Data extract
..............................

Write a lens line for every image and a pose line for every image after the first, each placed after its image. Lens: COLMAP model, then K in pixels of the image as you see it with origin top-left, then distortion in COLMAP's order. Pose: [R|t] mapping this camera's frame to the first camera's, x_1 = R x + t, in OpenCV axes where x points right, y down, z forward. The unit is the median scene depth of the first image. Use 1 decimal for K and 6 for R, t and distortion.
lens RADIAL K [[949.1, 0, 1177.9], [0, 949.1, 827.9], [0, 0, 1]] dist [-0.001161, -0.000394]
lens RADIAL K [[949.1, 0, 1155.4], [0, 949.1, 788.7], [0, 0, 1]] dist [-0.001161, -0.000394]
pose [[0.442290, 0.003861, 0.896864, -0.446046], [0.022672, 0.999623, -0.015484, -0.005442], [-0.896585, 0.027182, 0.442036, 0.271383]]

..............................

Transcribe the entire listing without a single omission.

Your response
Write a lens line for every image and a pose line for every image after the first, each placed after its image. Lens: COLMAP model, then K in pixels of the image as you see it with origin top-left, then distortion in COLMAP's order. Pose: [R|t] mapping this camera's frame to the first camera's, x_1 = R x + t, in OpenCV axes where x points right, y down, z forward. The unit is the median scene depth of the first image. Use 1 decimal for K and 6 for R, t and distortion.
lens RADIAL K [[949.1, 0, 1177.9], [0, 949.1, 827.9], [0, 0, 1]] dist [-0.001161, -0.000394]
lens RADIAL K [[949.1, 0, 1155.4], [0, 949.1, 788.7], [0, 0, 1]] dist [-0.001161, -0.000394]
pose [[0.442290, 0.003861, 0.896864, -0.446046], [0.022672, 0.999623, -0.015484, -0.005442], [-0.896585, 0.027182, 0.442036, 0.271383]]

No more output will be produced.